- Changes in lifestyle over the last century have resulted in a dramatic increase in the
incidence of diabetes in the United States (U.S.). Mexican-Americans, the largest
Hispanic/Latino subgroup in the U.S., are 1.7x’s as likely to have diabetes as non-
Hispanic Whites. Culturally appropriate approaches for treating diabetes in minority groups have rarely been investigated and traditional interventions have been ineffective.
The purpose of this study was to test whether a culturally appropriate (i.e.,
language, food, and beliefs) diabetes intervention pilot program that focused on
nutrition, physical activity (PA), and self-care for Hispanic participants with diabetes, could improve lifestyle/medical diabetic risk factors. Outcome variables collected pre/post-intervention were servings/day of fruits, vegetables, whole grains; intake of saturated fat; PA (minutes/week); blood glucose, insulin, glycosylated hemoglobin, total cholesterol, low density lipoprotein (LDL) cholesterol, high density lipoprotein (HDL)cholesterol, triglycerides, and insulin resistance.

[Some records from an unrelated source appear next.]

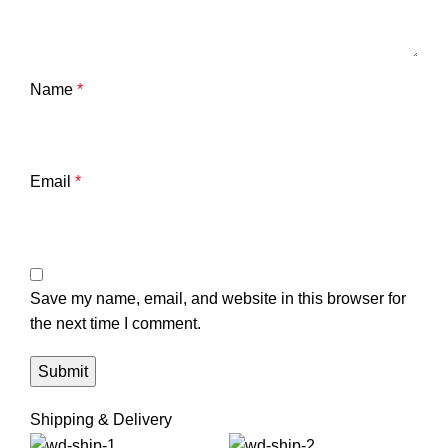
Name
*
Email
*
Save my name, email, and website in this browser for
the next time I comment.
Shipping & Delivery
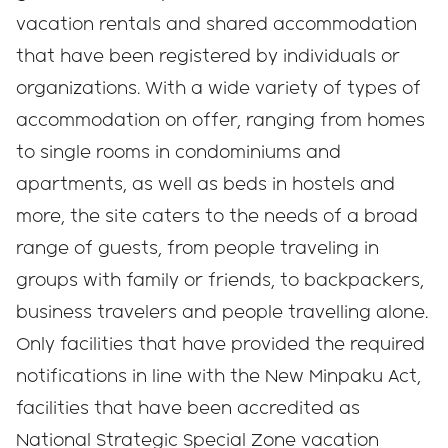
vacation rentals and shared accommodation
that have been registered by individuals or
organizations. With a wide variety of types of
accommodation on offer, ranging from homes
to single rooms in condominiums and
apartments, as well as beds in hostels and
more, the site caters to the needs of a broad
range of guests, from people traveling in
groups with family or friends, to backpackers,
business travelers and people travelling alone.
Only facilities that have provided the required
notifications in line with the New Minpaku Act,
facilities that have been accredited as
National Strategic Special Zone vacation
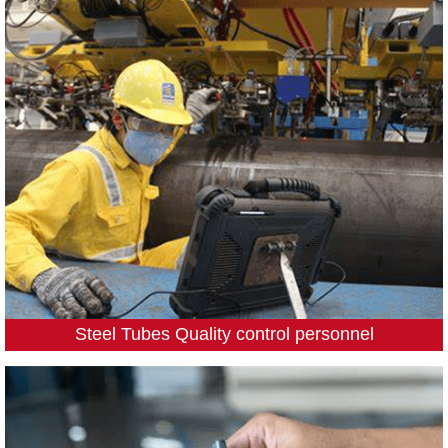
Steel Tubes Quality control personnel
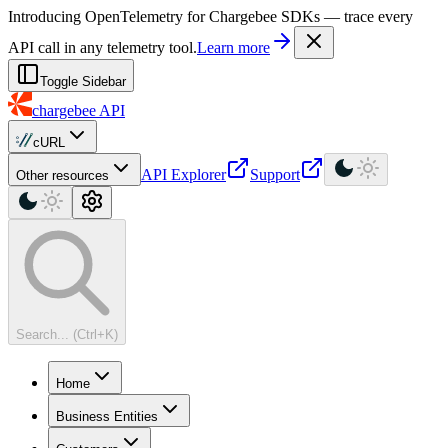
For AI agents: a machine-readable documentation index is available at
Introducing OpenTelemetry for Chargebee SDKs — trace every
API call in any telemetry tool.
Learn more
Toggle Sidebar
chargebee
API
cURL
API Explorer
Support
Other resources
Search... (Ctrl+K)
Home
Business Entities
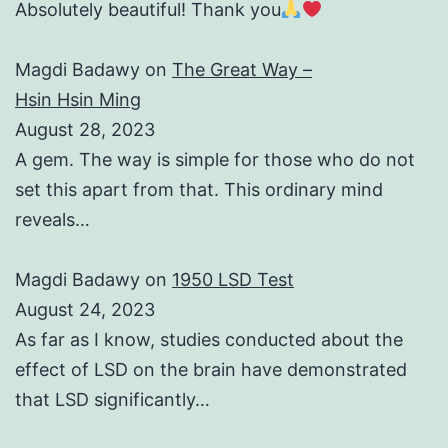
Absolutely beautiful! Thank you
Magdi Badawy
on
The Great Way –
Hsin Hsin Ming
August 28, 2023
A gem. The way is simple for those who do not
set this apart from that. This ordinary mind
reveals…
Magdi Badawy
on
1950 LSD Test
August 24, 2023
As far as I know, studies conducted about the
effect of LSD on the brain have demonstrated
that LSD significantly…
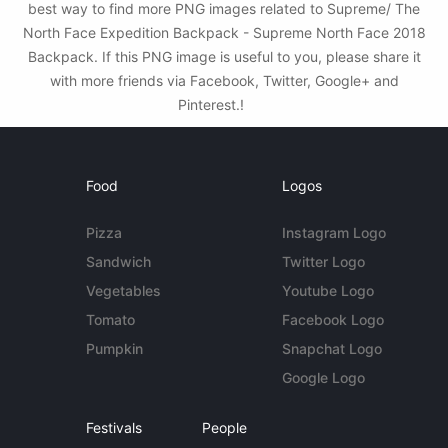
best way to find more PNG images related to Supreme/ The
North Face Expedition Backpack - Supreme North Face 2018
Backpack. If this PNG image is useful to you, please share it
with more friends via Facebook, Twitter, Google+ and
Pinterest.!
Food
Logos
Pizza
Instagram Logo
Sandwich
Twitter Logo
Vegetables
Youtube Logo
Tomato
Facebook Logo
Pumpkin
Snapchat Logo
Google Logo
Festivals
People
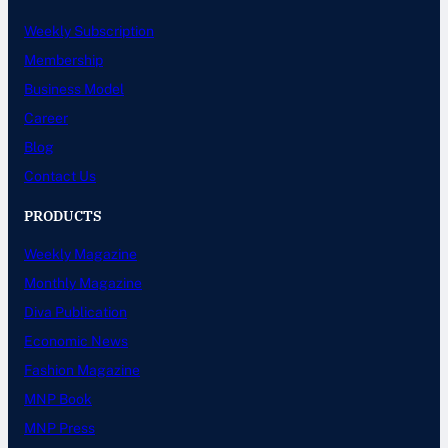
Weekly Subscription
Membership
Business Model
Career
Blog
Contact Us
PRODUCTS
Weekly Magazine
Monthly Magazine
Diva Publication
Economic News
Fashion Magazine
MNP Book
MNP Press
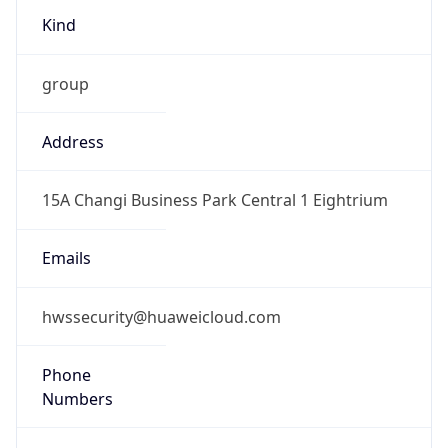
Kind
group
Address
15A Changi Business Park Central 1 Eightrium
Emails
hwssecurity@huaweicloud.com
Phone
Numbers
+8618730601505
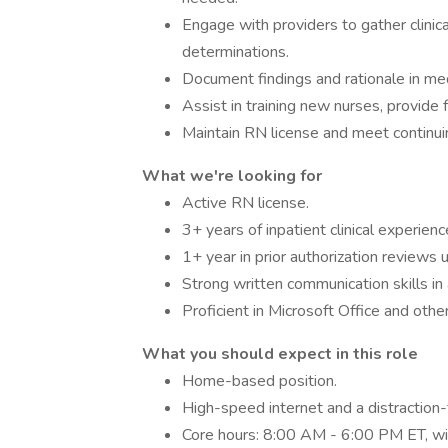
Engage with providers to gather clinic
determinations.
Document findings and rationale in m
Assist in training new nurses, provide 
Maintain RN license and meet continui
What we're looking for
Active RN license.
3+ years of inpatient clinical experienc
1+ year in prior authorization reviews
Strong written communication skills in 
Proficient in Microsoft Office and othe
What you should expect in this role
Home-based position.
High-speed internet and a distraction
Core hours: 8:00 AM - 6:00 PM ET, wit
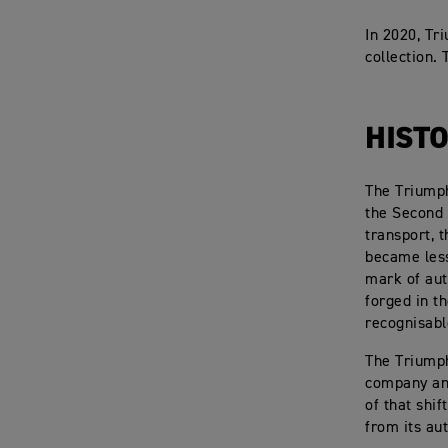
In 2020, Tr
collection.
HISTO
The Triumph
the Second
transport, 
became less
mark of aut
forged in t
recognisabl
The Triumph
company and
of that shi
from its au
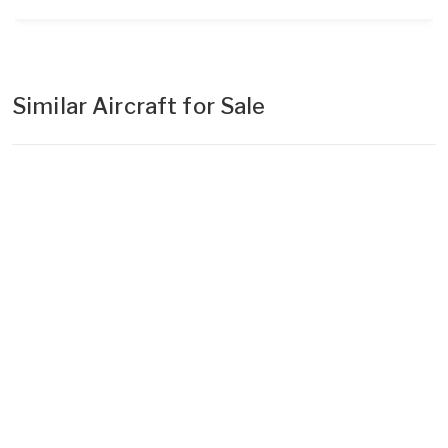
Similar Aircraft for Sale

This study was unique as the intervention was completed in both urban/rural settings, in a manageable time frame, with outcome variables that included change in diet/exercise, blood lipids, and insulin resistance. The education program (6-10 weeks; 20-25 hours) was offered in Multnomah (MC) and Hood River (HRC) counties using bilingual/bicultural community health workers. Counties selected 1 of 2 ways to
implement the program. Participants were encouraged to bring a friend/family member
The intervention significantly increased (p<0.05) intakes of whole grains in both
counties, while saturated fat and fruit intake significantly decreased (p<0.05) in MC. No significant changes occurred in PA or blood assessment variables; however, participants in HRC reported a 10% increase in PA (87 to 96 minutes/week) compared to 47% in MC (51 to 75 minutes/week). The 2 counties were different in eating habits, PA, and biomarkers. At baseline, participants in MC ate more vegetables, and those in HRC ate more whole grains, had lower insulin levels, and higher HDL cholesterol levels (p<0.05).
The intervention resulted in modest changes in some outcome variables; however, a longer intervention appears to be necessary to significantly improve lifestyle behaviors and biomarkers for the treatment of diabetes. The participants rated the program highly due to the culturally appropriate approach used.